Chau P Y, Ling J, Ng W S
J Antimicrob Chemother. 1983 Oct;12(4):337-45. doi: 10.1093/jac/12.4.337.
The in-vitro activities of cefoperazone, cefotaxime, ceftriaxone, latamoxef (moxalactam), ceftazidime and N-formimidoyl-thienamycin (N-f-thienamycin) were compared against clinical isolates of Pseudomonas aeruginosa that were resistant to carbenicillin and gentamicin, or against those which were susceptible. N-f-thienamycin and ceftazidime were more active than cefotaxime, ceftriaxone and latamoxef only against carbenicillin-susceptible isolates: isolates resistant to carbenicillin exhibited markedly increased resistance to cefoperazone, but not to N-f-thienamycin or ceftazidime. A partial cross-resistance was observed between carbenicillin and cefoperazone. This was due to the presence in these Pseudomonas isolates of a plasmid-mediated beta-lactamase which was active against carbenicillin and cefoperazone but not against cefotaxime, ceftriazone and latamoxef.

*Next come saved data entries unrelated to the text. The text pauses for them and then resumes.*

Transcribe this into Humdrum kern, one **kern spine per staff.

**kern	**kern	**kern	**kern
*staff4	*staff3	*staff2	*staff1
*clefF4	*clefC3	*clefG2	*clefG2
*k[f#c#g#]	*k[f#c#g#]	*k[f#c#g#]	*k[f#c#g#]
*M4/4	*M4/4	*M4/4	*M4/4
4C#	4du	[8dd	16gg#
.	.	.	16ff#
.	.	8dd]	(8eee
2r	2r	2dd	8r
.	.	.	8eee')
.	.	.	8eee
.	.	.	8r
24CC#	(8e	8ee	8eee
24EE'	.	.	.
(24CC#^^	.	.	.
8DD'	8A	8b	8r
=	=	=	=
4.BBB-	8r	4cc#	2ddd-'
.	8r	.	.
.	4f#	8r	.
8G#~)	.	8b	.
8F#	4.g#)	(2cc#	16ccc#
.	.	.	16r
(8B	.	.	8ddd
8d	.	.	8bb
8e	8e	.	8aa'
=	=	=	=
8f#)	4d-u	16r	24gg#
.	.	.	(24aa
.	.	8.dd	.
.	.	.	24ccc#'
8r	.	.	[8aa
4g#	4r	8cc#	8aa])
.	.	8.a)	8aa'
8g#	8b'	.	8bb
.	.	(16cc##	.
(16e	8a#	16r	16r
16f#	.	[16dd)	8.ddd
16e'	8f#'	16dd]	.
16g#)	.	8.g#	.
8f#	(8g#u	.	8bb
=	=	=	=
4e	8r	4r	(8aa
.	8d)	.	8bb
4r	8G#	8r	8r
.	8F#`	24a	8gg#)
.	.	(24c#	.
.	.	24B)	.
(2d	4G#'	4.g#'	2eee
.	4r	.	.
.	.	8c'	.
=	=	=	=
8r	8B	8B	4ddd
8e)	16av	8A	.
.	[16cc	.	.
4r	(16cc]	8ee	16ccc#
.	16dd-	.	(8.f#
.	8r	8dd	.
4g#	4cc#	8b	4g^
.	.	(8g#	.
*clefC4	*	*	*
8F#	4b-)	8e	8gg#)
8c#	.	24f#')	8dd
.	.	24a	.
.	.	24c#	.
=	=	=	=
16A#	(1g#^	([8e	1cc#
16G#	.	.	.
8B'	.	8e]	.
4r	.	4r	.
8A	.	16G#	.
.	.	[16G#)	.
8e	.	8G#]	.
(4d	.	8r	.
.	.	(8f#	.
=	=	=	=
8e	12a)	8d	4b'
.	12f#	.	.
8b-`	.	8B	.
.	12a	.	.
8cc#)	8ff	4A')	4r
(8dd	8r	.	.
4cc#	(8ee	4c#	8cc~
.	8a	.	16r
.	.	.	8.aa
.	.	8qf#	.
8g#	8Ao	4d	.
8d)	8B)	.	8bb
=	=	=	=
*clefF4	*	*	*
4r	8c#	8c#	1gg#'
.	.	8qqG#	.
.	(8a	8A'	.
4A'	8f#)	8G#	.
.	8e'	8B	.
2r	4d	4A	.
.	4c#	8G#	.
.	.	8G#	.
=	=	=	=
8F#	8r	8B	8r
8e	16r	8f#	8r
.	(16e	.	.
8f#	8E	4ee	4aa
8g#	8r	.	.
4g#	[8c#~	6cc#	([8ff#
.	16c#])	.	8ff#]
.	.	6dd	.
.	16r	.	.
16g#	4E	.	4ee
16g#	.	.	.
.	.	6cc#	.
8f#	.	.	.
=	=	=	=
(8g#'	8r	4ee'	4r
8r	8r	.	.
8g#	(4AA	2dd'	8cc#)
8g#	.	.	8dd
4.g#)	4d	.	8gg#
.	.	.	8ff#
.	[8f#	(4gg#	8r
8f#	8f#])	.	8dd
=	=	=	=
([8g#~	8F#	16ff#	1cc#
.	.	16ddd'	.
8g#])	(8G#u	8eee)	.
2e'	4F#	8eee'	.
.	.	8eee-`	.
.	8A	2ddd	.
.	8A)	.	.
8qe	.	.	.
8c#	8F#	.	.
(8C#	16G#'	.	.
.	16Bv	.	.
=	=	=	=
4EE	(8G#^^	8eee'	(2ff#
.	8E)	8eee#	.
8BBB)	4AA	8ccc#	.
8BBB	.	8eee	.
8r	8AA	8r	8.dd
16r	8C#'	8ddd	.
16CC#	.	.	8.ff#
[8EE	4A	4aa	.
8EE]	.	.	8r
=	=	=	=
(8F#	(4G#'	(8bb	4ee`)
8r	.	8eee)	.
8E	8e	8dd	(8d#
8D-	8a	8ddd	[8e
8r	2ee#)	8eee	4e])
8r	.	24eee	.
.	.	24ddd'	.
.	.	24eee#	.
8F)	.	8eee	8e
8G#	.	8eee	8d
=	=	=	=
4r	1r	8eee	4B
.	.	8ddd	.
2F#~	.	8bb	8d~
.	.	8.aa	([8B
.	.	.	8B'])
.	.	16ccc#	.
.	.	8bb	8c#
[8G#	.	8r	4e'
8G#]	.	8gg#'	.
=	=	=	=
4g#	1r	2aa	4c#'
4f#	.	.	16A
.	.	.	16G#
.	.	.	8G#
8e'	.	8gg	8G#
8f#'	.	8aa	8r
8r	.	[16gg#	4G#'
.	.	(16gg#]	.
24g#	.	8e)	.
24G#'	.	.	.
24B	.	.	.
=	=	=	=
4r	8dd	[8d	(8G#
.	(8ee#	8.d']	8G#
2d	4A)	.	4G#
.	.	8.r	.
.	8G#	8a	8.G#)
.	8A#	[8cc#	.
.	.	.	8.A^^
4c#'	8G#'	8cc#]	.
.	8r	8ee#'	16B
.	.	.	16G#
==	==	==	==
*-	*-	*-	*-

比较了头孢哌酮、头孢噻肟、头孢曲松、拉氧头孢(羟羧氧酰胺菌素)、头孢他啶和N-甲酰亚胺基硫霉素(N-f-硫霉素)对耐羧苄西林和庆大霉素的铜绿假单胞菌临床分离株或敏感分离株的体外活性。仅对羧苄西林敏感的分离株,N-f-硫霉素和头孢他啶比头孢噻肟、头孢曲松和拉氧头孢更具活性:耐羧苄西林的分离株对头孢哌酮的耐药性显著增加,但对N-f-硫霉素或头孢他啶无此现象。在羧苄西林和头孢哌酮之间观察到部分交叉耐药性。这是由于这些假单胞菌分离株中存在一种质粒介导的β-内酰胺酶,该酶对羧苄西林和头孢哌酮有活性,但对头孢噻肟、头孢曲松和拉氧头孢无活性。